__TASK DETAILS__. Count lines, not occurrences: report how many lines in the records hold the string "linecap", and nothing else.

· · · ·

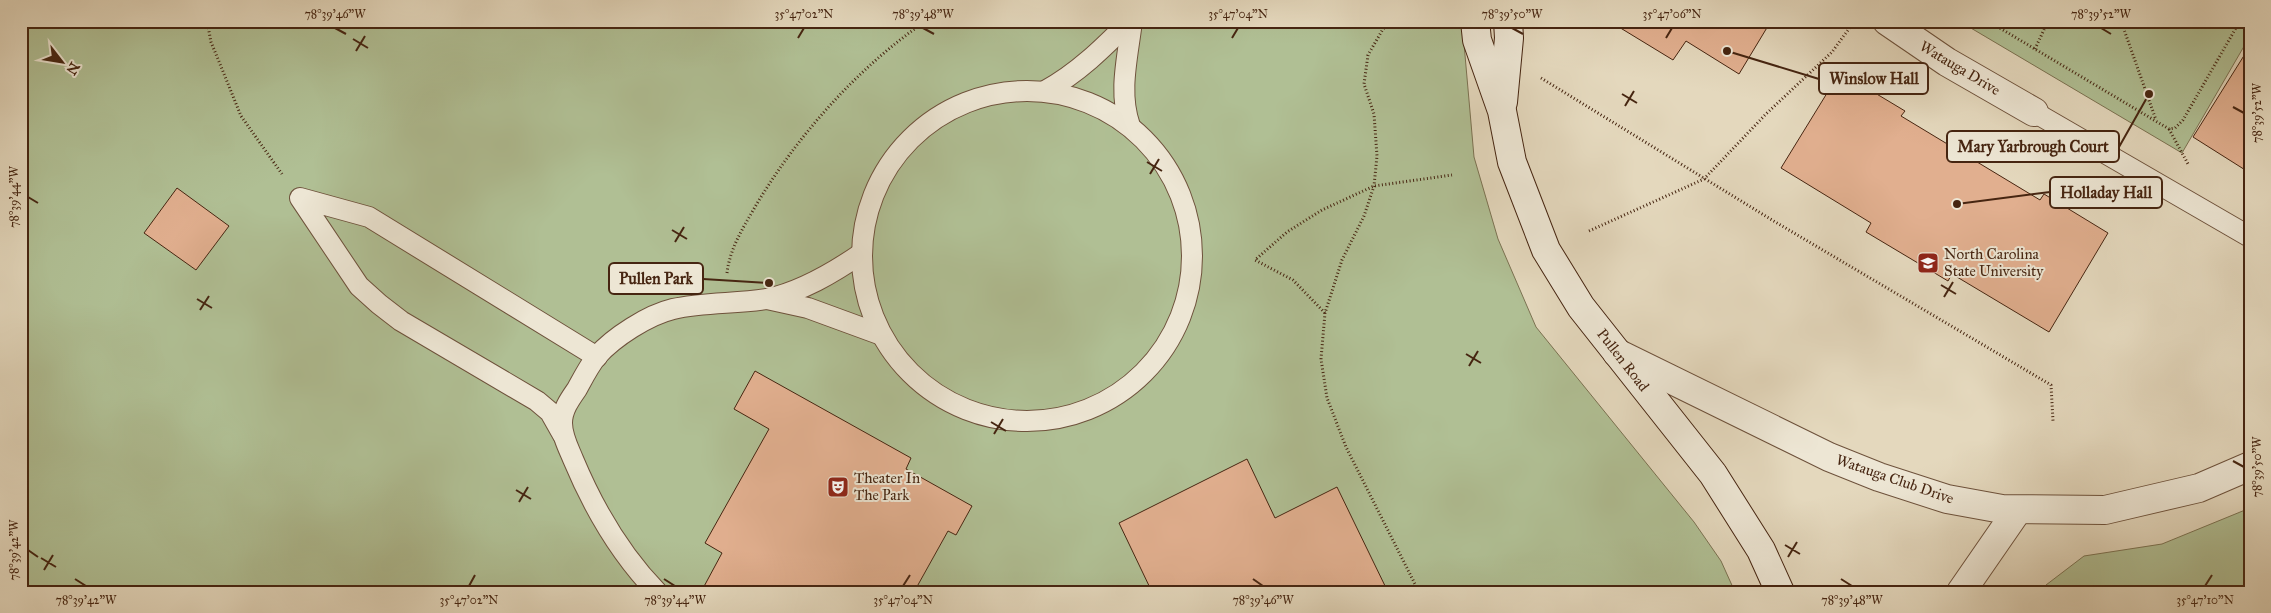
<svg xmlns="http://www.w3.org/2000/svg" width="2271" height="613" font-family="'IM FELL Great Primer',serif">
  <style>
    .green { fill: #b0bf94; stroke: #7b7252 }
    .building { fill: #e1af8f; stroke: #462511 }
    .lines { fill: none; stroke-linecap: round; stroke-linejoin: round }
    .service-casing { stroke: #6e523c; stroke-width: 22 }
    .minor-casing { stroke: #6e523c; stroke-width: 30 }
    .secondary-casing { stroke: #462511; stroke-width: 30 }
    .path { stroke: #462511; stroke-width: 3; stroke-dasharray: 1 2.5; stroke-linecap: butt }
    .service { stroke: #ede6d4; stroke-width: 20 }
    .minor { stroke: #ede6d4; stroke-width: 28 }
    .secondary { stroke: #ede6d4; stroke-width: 28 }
    .ticks { fill: none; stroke: #462511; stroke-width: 2 }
    .labels { text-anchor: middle; stroke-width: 4; stroke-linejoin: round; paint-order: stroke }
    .street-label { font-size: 15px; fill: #462511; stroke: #ede6d4 }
    .poi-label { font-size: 15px; fill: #462511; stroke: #ede6d4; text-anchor: start }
    .leader { fill: none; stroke: #462511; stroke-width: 2 }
    .callout-dot { fill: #462511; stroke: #ede6d4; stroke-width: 2 }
    .callout { fill: #ede6d4; stroke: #462511; stroke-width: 2 }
    .callout-label { font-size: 16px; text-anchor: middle; font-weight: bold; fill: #462511 }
    .neatline { fill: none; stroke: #462511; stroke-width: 2 }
    .ticks-label { font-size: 12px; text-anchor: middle; fill: #462511 }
  </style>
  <rect width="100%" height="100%" fill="#e4d8bd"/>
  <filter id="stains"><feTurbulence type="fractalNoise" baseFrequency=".004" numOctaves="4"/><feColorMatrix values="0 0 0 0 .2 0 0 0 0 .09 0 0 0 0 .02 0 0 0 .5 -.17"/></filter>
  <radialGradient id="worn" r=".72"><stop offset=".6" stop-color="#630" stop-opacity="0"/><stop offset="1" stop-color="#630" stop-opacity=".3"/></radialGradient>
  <g class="green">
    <polygon points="21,21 1462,21 1474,157 1498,239 1536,327 1694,522 1721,561 1735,592 21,592"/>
    <polygon points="1959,21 2250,21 2250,36 2182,153"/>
    <polygon points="2250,508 2250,592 2040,592 2046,585 2084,556 2162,544"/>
  </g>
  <g class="building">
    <polygon points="1609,21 1771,21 1739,74 1686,41 1673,60"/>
    <polygon points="2250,46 2250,173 2193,137"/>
    <polygon points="1840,72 1905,111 1901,116 2040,200 2044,194 2108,233 2049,332 1952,274 1948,281 1866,232 1871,223 1781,168"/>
    <polygon points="177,188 229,226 196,270 144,233"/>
    <polygon points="755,371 911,458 906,469 972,506 956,535 948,531 914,592 701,592 722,553 705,543 769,429 734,409"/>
    <polygon points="1247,459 1275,518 1337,487 1388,592 1152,592 1119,523"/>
  </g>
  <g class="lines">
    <g class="service-casing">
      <g id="service">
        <path d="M1045,91C1078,73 1103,48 1130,21"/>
        <circle cx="1027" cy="256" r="165"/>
        <polyline points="2034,112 2250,237"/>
        <path d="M1130,126C1118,92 1128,56 1132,21"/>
        <polyline points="767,299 808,308 879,334"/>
        <polyline points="563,435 550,412 537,401 401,321 379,304 359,286 300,198 369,217 597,357"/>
        <path d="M657,592C620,554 593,507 573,459C568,447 562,436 562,423C562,410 570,399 577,389C583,378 589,366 597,356C614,337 648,315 673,309C704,302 736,304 767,299C801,292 833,273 862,253"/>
      </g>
    </g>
    <g class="minor-casing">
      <g id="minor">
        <polyline points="1887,21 1947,62 2034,112"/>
        <polyline points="1617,353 1829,457 1879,477 1947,499 2002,509 2105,510 2199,488 2250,466"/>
        <polyline points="1961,592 2017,511"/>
      </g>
    </g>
    <g class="secondary-casing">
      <g id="secondary">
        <polyline points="1475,21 1477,40 1502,111 1512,162 1546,250 1581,307 1713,474 1761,550 1780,592"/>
        <polyline points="1503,102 1509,38 1508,21"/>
      </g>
    </g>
    <g class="path">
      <polyline points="207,21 211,42 241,116 282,174"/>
      <polyline points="1392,21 1383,29 1368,55 1364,84 1374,114 1377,156 1374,186 1364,216 1342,260 1325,313 1321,359 1327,398 1346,447 1419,592"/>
      <polyline points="1988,21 2169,129 2175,128 2183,120 2240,21"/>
      <polyline points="2121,21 2156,120"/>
      <polyline points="2035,49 2048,21"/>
      <polyline points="1541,78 1772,220 2051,385 2053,421"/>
      <polyline points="2169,129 2188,164"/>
      <polyline points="1589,231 1704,179 1766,114 1832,52 1851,26"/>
      <path d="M727,273C730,248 743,228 755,207C796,137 858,67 926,21"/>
      <polyline points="1325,313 1293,280 1255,260 1287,232 1322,210 1374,186 1452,175"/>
    </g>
    <use href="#service" class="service"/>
    <use href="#minor" class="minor"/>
    <use href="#secondary" class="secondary"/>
  </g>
  <path class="ticks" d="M335,28L346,34M923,28L934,34M1512,28L1523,34M2101,28L2111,34M798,38L804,28M1232,38L1238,28M1666,38L1672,28M353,39L368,48M356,51L365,36M1622,94L1637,103M1625,106L1634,91M2233,107L2244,113M1147,162L1162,171M1150,174L1159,159M28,197L38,203M672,230L687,239M675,242L684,227M1941,285L1956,294M1944,297L1953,282M197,299L212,308M200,310L209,296M1466,354L1481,363M1469,366L1478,351M991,422L1006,431M994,434L1003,419M2233,461L2244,467M516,490L531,499M519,502L528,487M1785,545L1800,554M28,550L38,557M1788,557L1797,542M41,558L56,567M44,570L53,555M75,579L86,586M664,579L675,586M1253,579L1263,586M1841,579L1852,586M469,586L475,575M903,586L910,575M2205,586L2212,575"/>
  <defs>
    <g id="university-square" transform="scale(1.125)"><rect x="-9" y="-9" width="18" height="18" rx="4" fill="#8f2418" stroke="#ede6d4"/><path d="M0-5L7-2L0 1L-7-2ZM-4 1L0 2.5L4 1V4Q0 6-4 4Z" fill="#fff"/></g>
    <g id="theatre-square" transform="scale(1.125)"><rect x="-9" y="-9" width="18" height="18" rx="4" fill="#8f2418" stroke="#ede6d4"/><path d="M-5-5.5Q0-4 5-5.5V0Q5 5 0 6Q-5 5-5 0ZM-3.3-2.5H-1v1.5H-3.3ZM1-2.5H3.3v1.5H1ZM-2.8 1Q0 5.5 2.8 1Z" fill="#fff"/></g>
  </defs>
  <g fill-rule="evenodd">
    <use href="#university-square" x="1928" y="263"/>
    <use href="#theatre-square" x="838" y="487"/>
  </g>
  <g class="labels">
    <g class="street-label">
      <text transform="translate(1960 68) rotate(31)" y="5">Watauga Drive</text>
      <text transform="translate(1623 360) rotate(52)" y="5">Pullen Road</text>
      <text transform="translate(1895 479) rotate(19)" y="5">Watauga Club Drive</text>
    </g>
    <g class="poi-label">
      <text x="1944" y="259">North Carolina<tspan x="1944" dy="17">State University</tspan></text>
      <text x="854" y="483">Theater In<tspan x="854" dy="17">The Park</tspan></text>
    </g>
  </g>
  <path class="leader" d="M1727 51L1819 79M2149 94L2119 147M1957 204L2050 192M769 283L703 279"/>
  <g class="callout-dot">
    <circle cx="1727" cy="51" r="5"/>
    <circle cx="2149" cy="94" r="5"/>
    <circle cx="1957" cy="204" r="5"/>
    <circle cx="769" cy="283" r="5"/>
  </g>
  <g class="callout">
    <rect x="1819" y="63" width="109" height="31" rx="5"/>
    <rect x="1947" y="131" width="172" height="31" rx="5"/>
    <rect x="2050" y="177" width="112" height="31" rx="5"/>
    <rect x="609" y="263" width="94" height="31" rx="5"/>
  </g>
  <g class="callout-label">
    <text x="1874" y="84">Winslow Hall</text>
    <text x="2033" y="152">Mary Yarbrough Court</text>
    <text x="2106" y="198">Holladay Hall</text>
    <text x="656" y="284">Pullen Park</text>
  </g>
  <rect width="2271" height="613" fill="none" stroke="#e4d8bd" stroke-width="55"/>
  <g transform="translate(62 62) rotate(121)" stroke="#ede6d4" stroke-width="4" paint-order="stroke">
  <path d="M0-4L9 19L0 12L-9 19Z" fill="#462511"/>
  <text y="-8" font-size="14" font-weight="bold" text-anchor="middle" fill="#462511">N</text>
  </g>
  <rect x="28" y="28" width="2216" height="558" class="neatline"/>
  <g class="ticks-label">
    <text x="335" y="18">78°39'46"W</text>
    <text x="804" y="18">35°47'02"N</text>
    <text x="923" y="18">78°39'48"W</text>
    <text x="1238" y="18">35°47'04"N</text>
    <text x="1512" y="18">78°39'50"W</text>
    <text x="1672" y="18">35°47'06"N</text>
    <text x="2101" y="18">78°39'52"W</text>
    <text transform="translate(2257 113) rotate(-90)" y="4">78°39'52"W</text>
    <text transform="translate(14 197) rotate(-90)" y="4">78°39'44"W</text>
    <text transform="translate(2257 467) rotate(-90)" y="4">78°39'50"W</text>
    <text transform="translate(14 550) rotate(-90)" y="4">78°39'42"W</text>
    <text x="86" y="604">78°39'42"W</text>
    <text x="469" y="604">35°47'02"N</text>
    <text x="675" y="604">78°39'44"W</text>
    <text x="903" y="604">35°47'04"N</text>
    <text x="1263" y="604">78°39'46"W</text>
    <text x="1852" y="604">78°39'48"W</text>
    <text x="2205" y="604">35°47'10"N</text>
  </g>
  <rect width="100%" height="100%" filter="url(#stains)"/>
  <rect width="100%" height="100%" fill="url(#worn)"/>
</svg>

· · · ·

__ANSWER BOX__. 2